··· Quoted text
The Passion of American Collectors: Property of Barbara and Ira Lipman | Highly Important Printed and Manuscript Americana

The Passion of American Collectors: Property of Barbara and Ira Lipman | Highly Important Printed and Manuscript Americana

View full screen - View 1 of Lot 293. Lewis, James Otto | A legendary rarity.

Lewis, James Otto | A legendary rarity

Auction Closed

April 14, 05:34 PM GMT

Estimate

120,000 - 180,000 USD

Lot Details

Description

Lewis, James Otto

The Aboriginal Port Folio or a Collection of Portraits of the Most Celebrated Chiefs of the North American Indians. Philadelphia: J.O. Lewis [1835–] 1836–1838


Folio (462 x 292 mm). Lithographic title and 80 handcolored lithographic plates, plus three letterpress advertisements; "Waa-na-Taa" plate browned, two others with a few stray spots and very faint occasional spotting, but generally clean. Modern three-quarter morocco and boards.


One of perhaps half a dozen complete copies.


James O. Lewis was born in Philadelphia in 1799. He moved West as an adolescent and was employed as a painter and engraver in St. Louis by 1820. In 1823 he moved to Detroit, where his first Indian portraits were painted at the request of Gov. Lewis Cass. Lewis accompanied Cass on four treaty expeditions in the Great Lakes region in 1825–27 and found subjects, including Potawatomi, Winnebago, Shawnee, Sioux, Miami, Fox, and Iowa Indians, on all four trips. Most of the memorable images of The Aboriginal Port Folio were painted on these expeditions. Copies of his works were made by Charles Bird King, who later used some of his own versions of the images in the McKenney and Hall portfolio. All of Lewis's paintings were destroyed in the Smithsonian fire of 1865.
······
··· Excerpted records
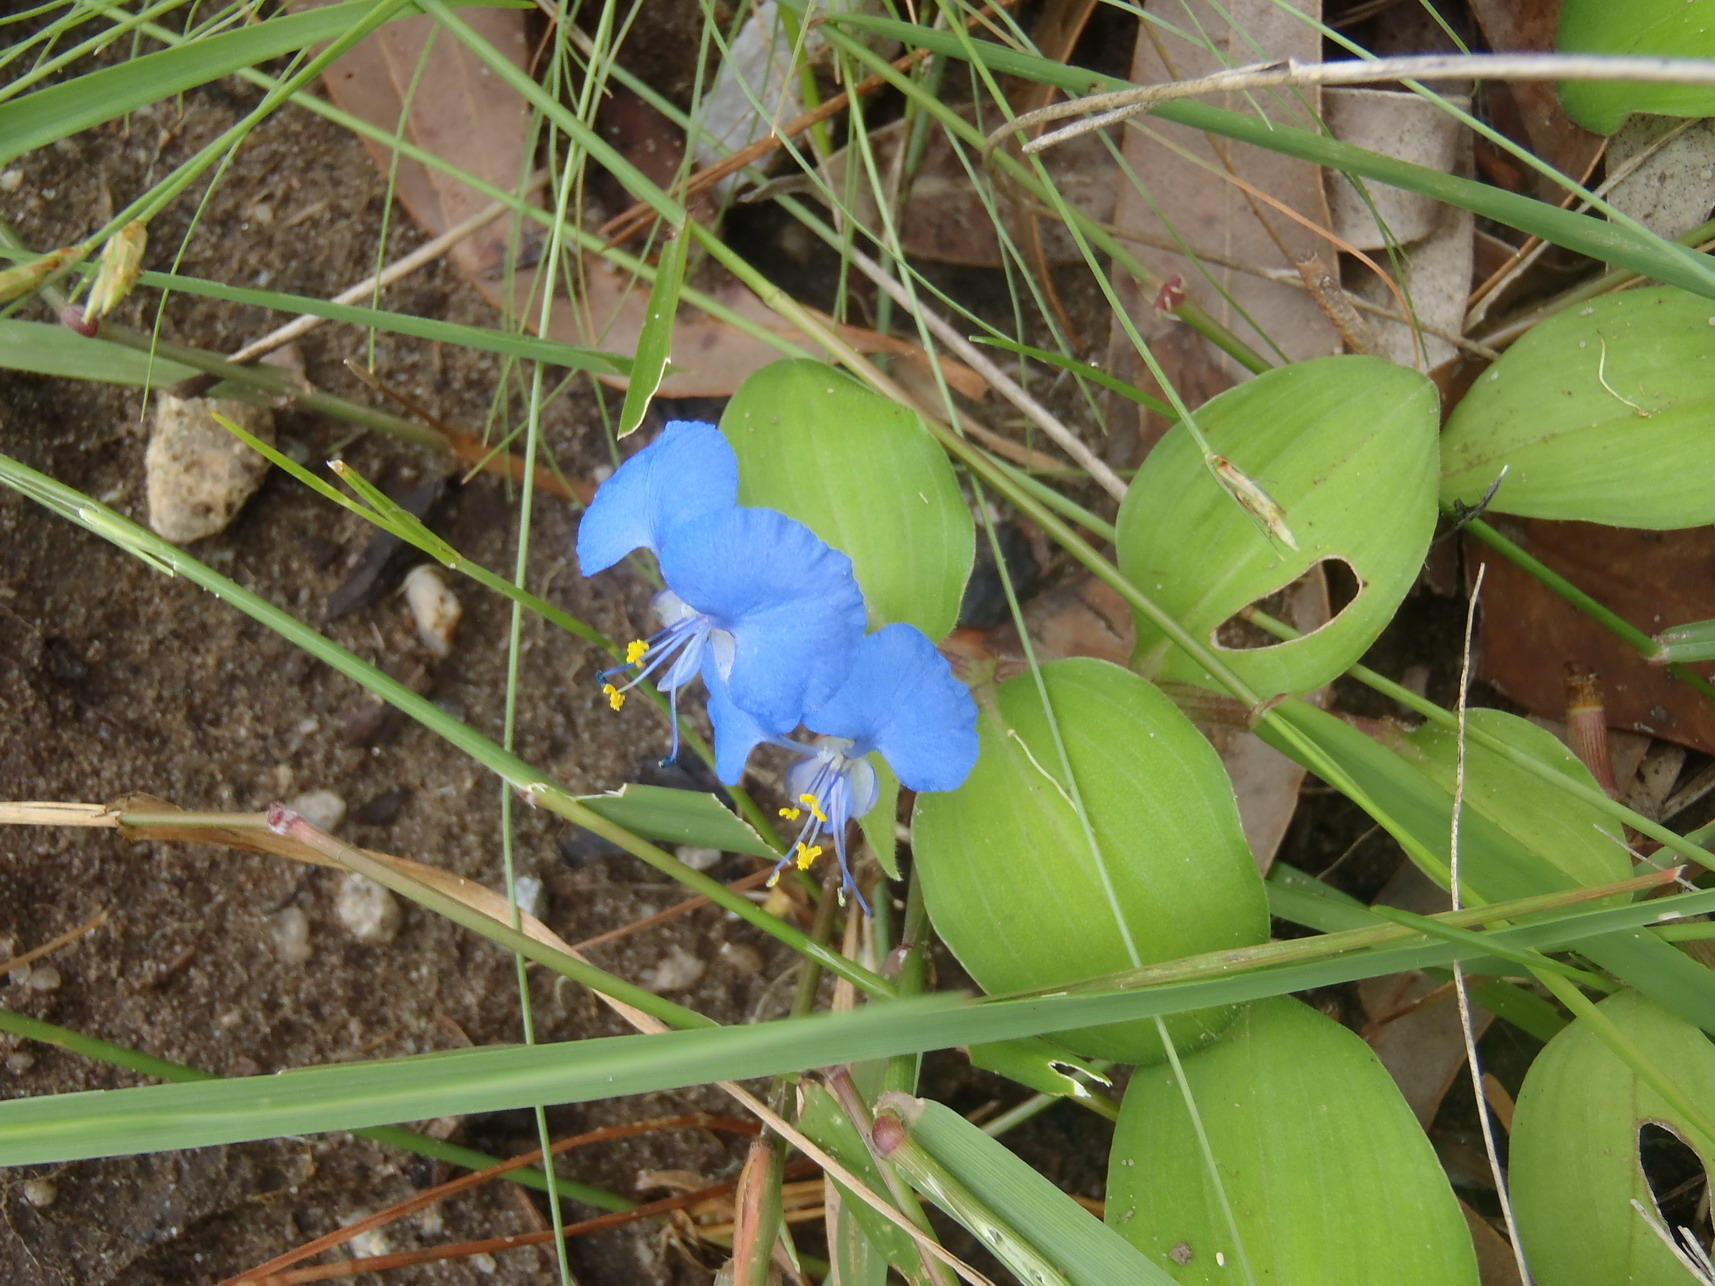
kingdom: Plantae
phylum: Tracheophyta
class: Liliopsida
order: Commelinales
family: Commelinaceae
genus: Commelina
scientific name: Commelina benghalensis
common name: Jio
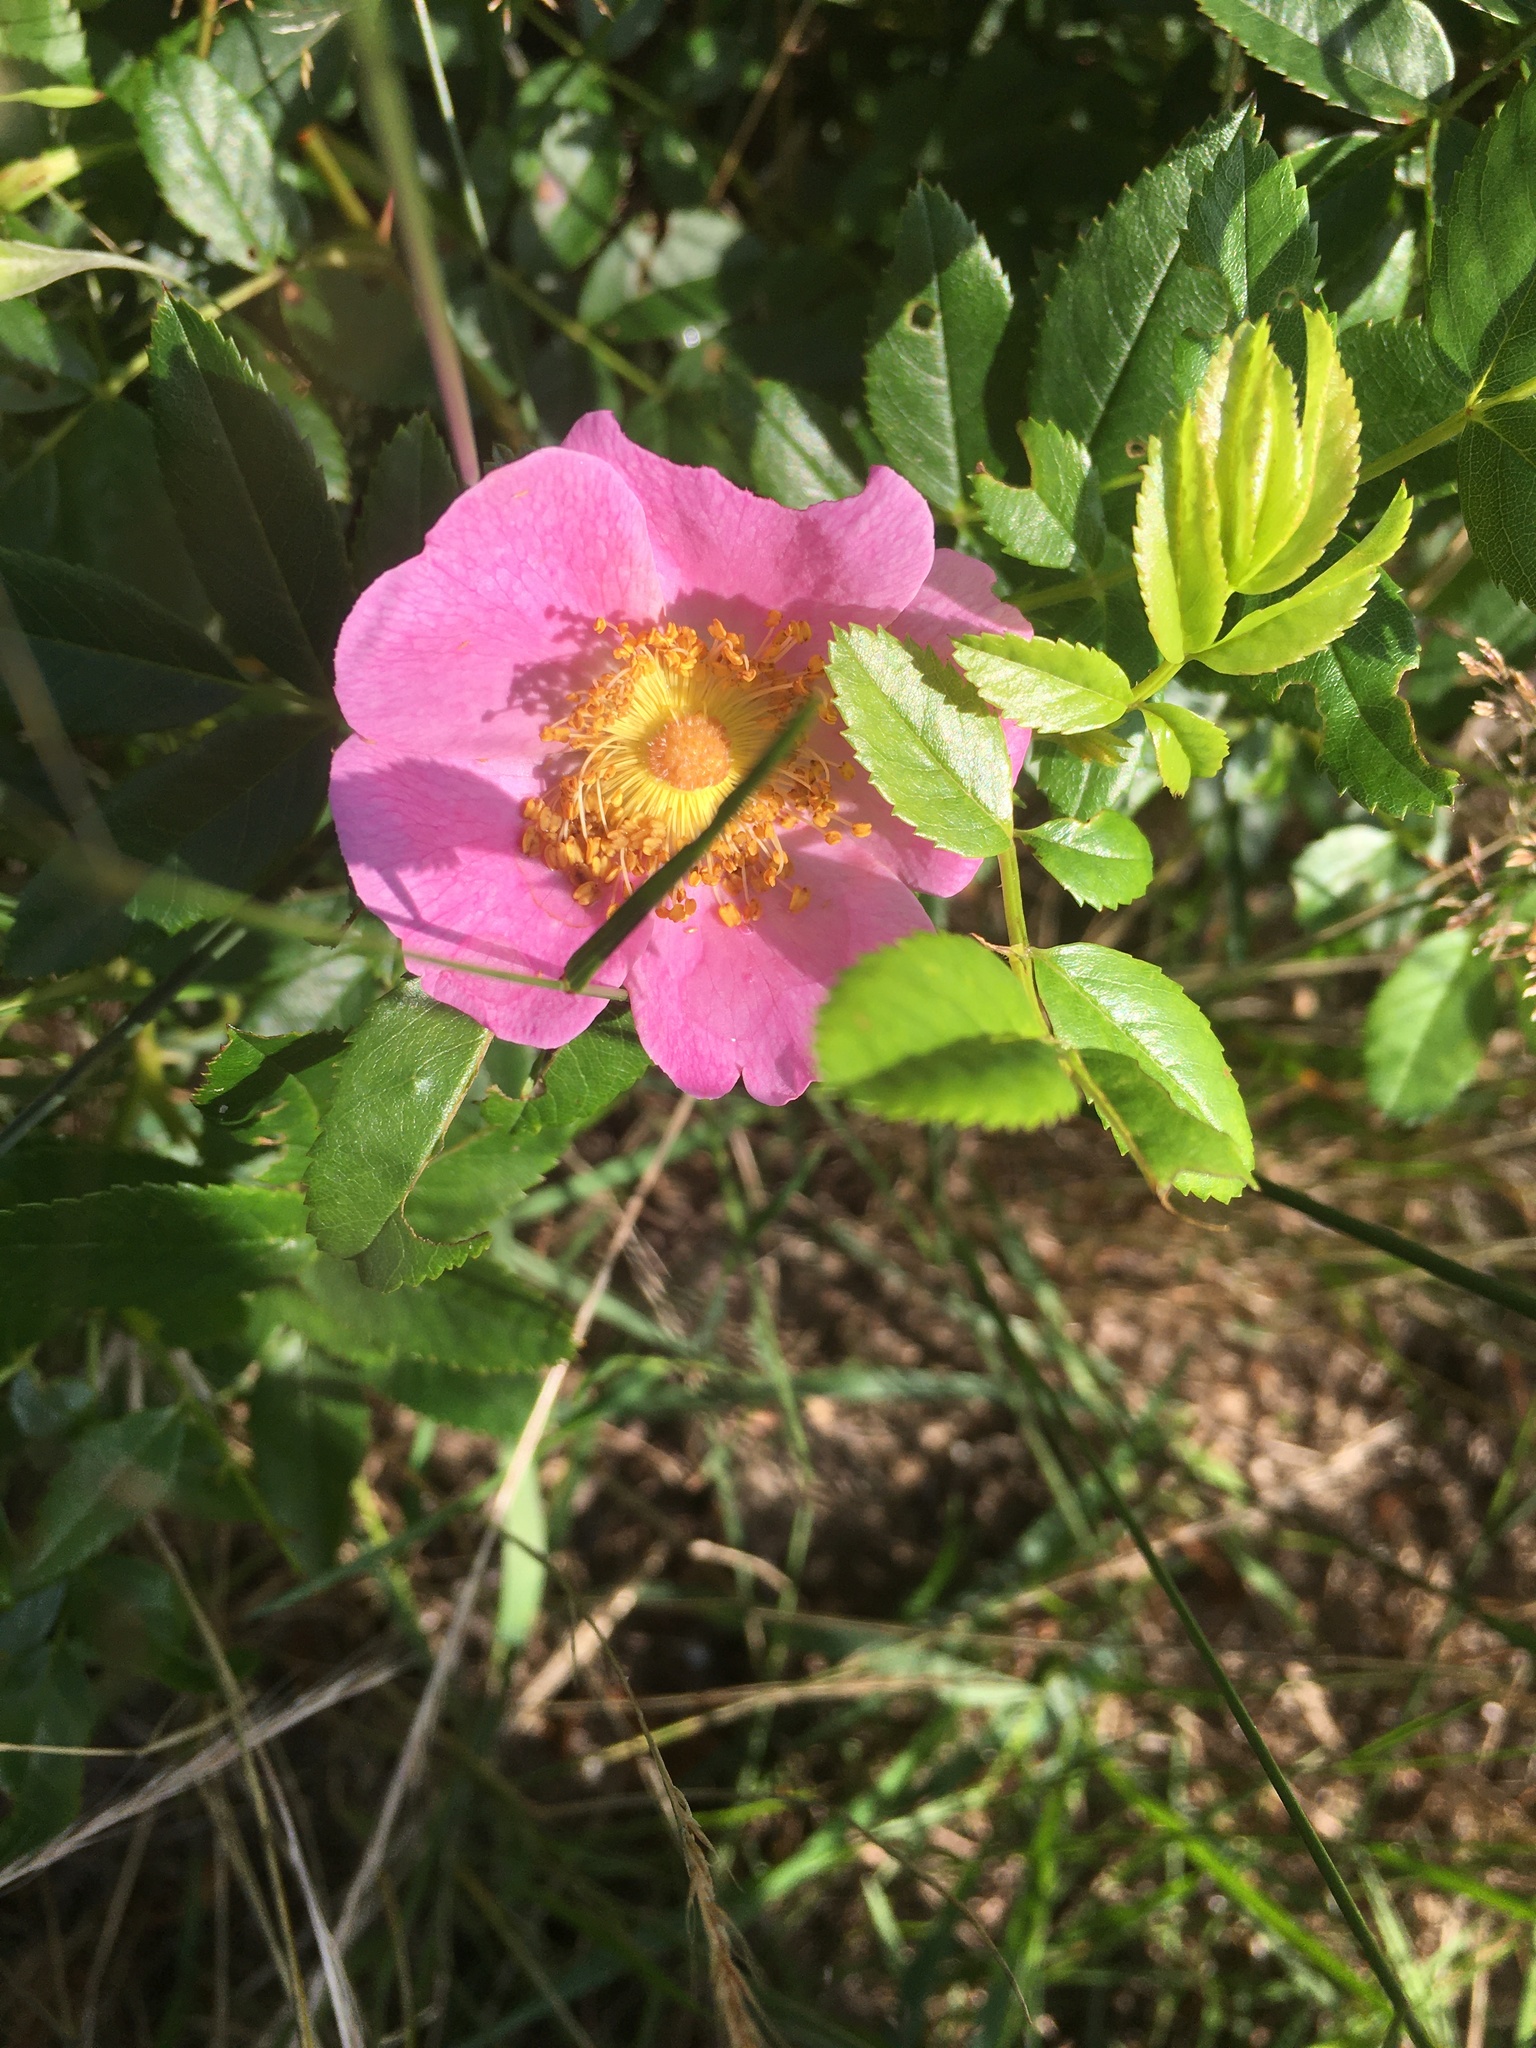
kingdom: Plantae
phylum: Tracheophyta
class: Magnoliopsida
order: Rosales
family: Rosaceae
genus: Rosa
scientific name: Rosa carolina
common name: Pasture rose
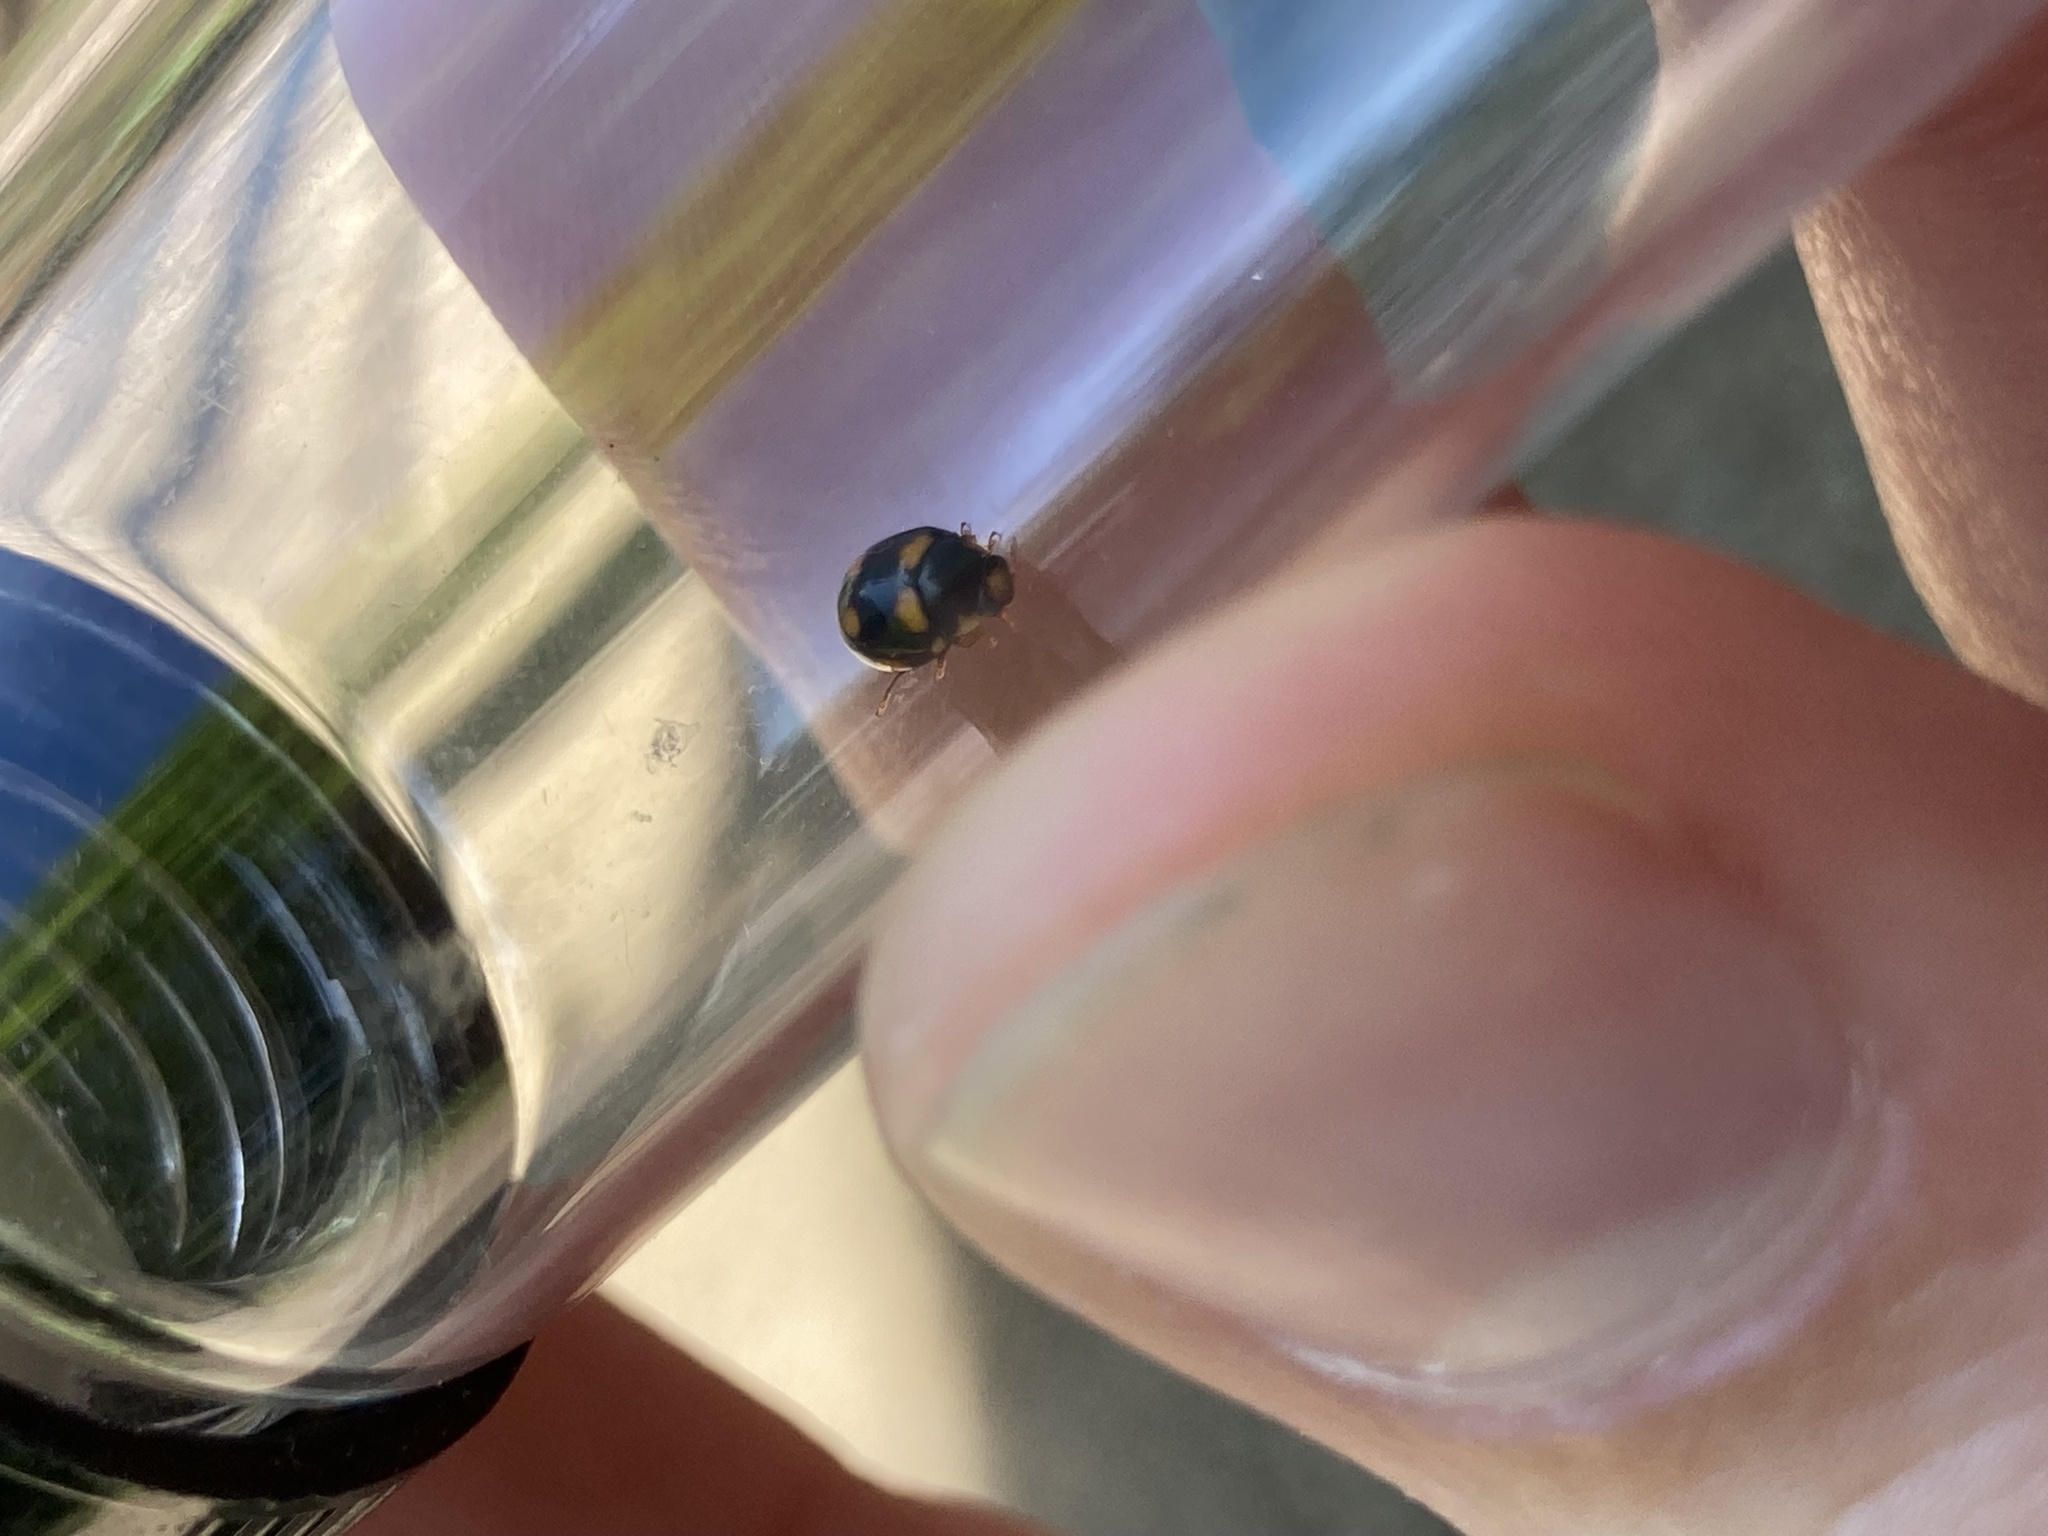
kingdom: Animalia
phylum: Arthropoda
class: Insecta
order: Coleoptera
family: Coccinellidae
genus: Brachiacantha
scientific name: Brachiacantha ursina
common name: Ursine spurleg lady beetle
······
Work instructions
(1) Check the three statements below against the auction description of Lewis's Aboriginal Port Folio. For each, answer yes or no and quote the words of the description that decide it.
(a) James O. Lewis was born in Detroit.
(b) Lewis went with Cass on four treaty expeditions in the Great Lakes region.
(c) Lewis's original paintings survive at the Smithsonian.
(2) Continue the auction description of Lewis's Aboriginal Port Folio from the point where it stops.

Results for each task
(1)
(a) No: "James O. Lewis was born in Philadelphia in 1799."
(b) Yes: "Lewis accompanied Cass on four treaty expeditions in the Great Lakes region in 1825–27"
(c) No: "All of Lewis's paintings were destroyed in the Smithsonian fire of 1865."

(2)
The Aboriginal Port Folio was published in Philadelphia by the lithographers George Lehman and Peter S. Duval. The work was issued in parts; and ten parts, each with eight plates, were issued. The interest of subscribers dwindled, however, due to the advancing publication of McKenney and Hall; and the last parts were issued in very small numbers, with nearly two years passing between the appearances of parts nine and ten.


Consequently, while one can find sets made from the first eight parts and thus 64 plates, the nine-part examples with 72 plates are more difficult to acquire, and the complete set compiled from all ten parts with 80 plates is nearly impossible to find.  In addition to the present example, only two other complete sets, with all plates, title and advertisements, have sold in the last forty years.


PROVENANCE

Alexander Kelly (armorial bookplate) — Comte Lippens (armorial bookplate)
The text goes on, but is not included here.